Toups' tale is the embodiment of ski "bumdom." Since the 1970s, he has bummed at Mammoth in California, Snowbird in Utah, Oregon's Mount Hood, Aspen Highlands and all the ski areas in Summit County. His home -- for nearly a decade -- was a Volkswagen Beetle, the passenger seat torn out so he could sleep.
"He had a little tunnel down to it like a snow cave," said Halsted Morris, a longtime Loveland skier.
"He was the real deal"
After a few years at Loveland, where Toups worked in the ski area's kitchen, he moved on to Aspen Highlands, where every morning he stomped steep snow as part of the ski patrol's avalanche mitigation. A few hours bootpacking earned him a day's lift ticket. He haunted the mid-mountain cafeteria, munching food from abandoned trays. He stocked shelves at the local grocery at night.

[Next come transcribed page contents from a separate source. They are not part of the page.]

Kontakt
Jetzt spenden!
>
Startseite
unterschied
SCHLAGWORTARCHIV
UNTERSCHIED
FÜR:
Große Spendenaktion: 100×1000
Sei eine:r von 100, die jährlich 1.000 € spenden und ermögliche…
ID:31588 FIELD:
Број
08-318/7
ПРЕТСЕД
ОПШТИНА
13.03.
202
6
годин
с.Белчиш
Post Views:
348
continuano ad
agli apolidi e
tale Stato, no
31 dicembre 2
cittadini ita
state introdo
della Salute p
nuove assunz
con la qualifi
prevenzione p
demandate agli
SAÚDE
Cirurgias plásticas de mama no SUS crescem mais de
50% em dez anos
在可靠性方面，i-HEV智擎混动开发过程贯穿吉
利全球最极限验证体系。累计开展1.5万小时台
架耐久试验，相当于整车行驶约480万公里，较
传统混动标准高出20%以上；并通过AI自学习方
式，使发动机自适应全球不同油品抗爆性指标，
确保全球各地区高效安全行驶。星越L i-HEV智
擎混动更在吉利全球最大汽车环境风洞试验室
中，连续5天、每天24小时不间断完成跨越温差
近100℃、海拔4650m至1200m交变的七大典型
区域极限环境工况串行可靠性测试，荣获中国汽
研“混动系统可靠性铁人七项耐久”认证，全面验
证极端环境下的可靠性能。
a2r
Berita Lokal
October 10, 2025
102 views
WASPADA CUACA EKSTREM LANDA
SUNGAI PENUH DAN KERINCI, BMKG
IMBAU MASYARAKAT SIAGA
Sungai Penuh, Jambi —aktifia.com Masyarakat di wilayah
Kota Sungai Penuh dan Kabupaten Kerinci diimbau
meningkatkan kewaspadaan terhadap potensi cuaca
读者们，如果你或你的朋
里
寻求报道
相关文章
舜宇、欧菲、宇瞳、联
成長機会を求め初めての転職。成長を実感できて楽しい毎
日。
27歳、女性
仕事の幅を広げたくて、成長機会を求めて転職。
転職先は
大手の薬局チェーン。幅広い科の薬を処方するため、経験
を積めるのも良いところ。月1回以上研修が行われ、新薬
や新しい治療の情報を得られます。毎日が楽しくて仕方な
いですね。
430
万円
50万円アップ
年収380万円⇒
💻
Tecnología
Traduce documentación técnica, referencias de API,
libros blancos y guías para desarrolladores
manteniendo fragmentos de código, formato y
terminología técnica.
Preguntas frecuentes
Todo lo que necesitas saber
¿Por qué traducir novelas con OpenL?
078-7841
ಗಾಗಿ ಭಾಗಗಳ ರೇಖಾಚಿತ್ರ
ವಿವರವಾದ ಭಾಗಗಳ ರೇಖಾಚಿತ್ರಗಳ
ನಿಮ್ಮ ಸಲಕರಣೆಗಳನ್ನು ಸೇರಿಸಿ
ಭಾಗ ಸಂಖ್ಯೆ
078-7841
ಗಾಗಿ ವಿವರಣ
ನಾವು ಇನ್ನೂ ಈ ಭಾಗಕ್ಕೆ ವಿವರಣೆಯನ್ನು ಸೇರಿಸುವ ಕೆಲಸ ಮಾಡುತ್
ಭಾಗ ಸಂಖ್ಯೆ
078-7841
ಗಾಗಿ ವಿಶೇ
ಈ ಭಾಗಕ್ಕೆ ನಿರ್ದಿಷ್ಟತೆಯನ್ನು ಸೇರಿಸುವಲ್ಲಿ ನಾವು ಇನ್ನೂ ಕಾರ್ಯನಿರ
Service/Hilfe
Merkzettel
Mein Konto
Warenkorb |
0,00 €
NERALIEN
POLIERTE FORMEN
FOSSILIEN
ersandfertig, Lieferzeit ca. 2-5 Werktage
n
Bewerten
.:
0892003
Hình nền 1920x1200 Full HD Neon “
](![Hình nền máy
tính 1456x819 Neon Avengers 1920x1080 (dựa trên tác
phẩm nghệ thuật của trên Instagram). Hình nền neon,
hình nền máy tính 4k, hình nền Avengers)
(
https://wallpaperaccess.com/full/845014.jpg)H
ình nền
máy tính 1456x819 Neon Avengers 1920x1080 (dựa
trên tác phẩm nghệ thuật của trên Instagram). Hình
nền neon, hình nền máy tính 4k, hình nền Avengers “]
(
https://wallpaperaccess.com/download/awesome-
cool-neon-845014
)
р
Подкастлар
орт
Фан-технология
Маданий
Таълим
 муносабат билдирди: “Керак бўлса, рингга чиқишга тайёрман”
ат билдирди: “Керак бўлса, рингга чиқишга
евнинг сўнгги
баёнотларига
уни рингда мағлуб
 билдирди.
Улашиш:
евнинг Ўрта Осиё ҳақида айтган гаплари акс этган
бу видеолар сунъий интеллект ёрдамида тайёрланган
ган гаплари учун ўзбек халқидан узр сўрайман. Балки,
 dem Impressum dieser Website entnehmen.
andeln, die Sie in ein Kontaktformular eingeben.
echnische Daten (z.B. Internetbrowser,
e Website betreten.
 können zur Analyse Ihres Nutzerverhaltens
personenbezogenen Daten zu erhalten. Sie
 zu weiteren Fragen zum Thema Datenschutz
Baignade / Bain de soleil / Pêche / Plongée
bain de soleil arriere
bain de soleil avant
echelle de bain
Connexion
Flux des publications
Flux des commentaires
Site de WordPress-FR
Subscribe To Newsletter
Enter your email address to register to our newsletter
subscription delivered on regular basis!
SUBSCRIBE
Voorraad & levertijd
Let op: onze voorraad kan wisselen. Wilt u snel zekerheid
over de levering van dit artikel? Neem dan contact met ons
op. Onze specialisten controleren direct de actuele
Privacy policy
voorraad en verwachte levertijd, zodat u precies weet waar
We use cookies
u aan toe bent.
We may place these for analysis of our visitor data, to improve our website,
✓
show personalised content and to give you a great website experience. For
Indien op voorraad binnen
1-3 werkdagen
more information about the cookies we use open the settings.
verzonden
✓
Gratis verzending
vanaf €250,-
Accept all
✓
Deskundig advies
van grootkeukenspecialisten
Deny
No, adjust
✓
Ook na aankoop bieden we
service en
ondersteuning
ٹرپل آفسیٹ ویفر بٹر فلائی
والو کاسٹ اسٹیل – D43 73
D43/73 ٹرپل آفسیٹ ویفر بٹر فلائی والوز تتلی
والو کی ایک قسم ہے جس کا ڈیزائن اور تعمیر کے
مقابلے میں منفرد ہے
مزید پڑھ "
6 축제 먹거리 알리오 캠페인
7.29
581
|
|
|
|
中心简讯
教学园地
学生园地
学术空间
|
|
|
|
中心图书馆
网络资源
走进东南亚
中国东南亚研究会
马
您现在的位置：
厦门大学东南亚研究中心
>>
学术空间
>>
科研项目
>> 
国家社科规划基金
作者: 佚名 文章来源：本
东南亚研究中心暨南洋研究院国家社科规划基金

"He was the epitome of ski bums. He was the real deal," said Mike Tierney, a veteran ski patroller at Highlands. "He was just a totally eccentric individual who was here to ski. We don't see those kinds of ski bums anymore. And that's kind of sad."
Mac Smith, the longtime director of the Highlands patrol, spent a few seasons in the 1970s camping at the base of the ski hill. He remembers Toups with fondness, as a "gentle giant."
"He was a really intelligent person," Smith said. "He just had a different drum beat, and he followed it."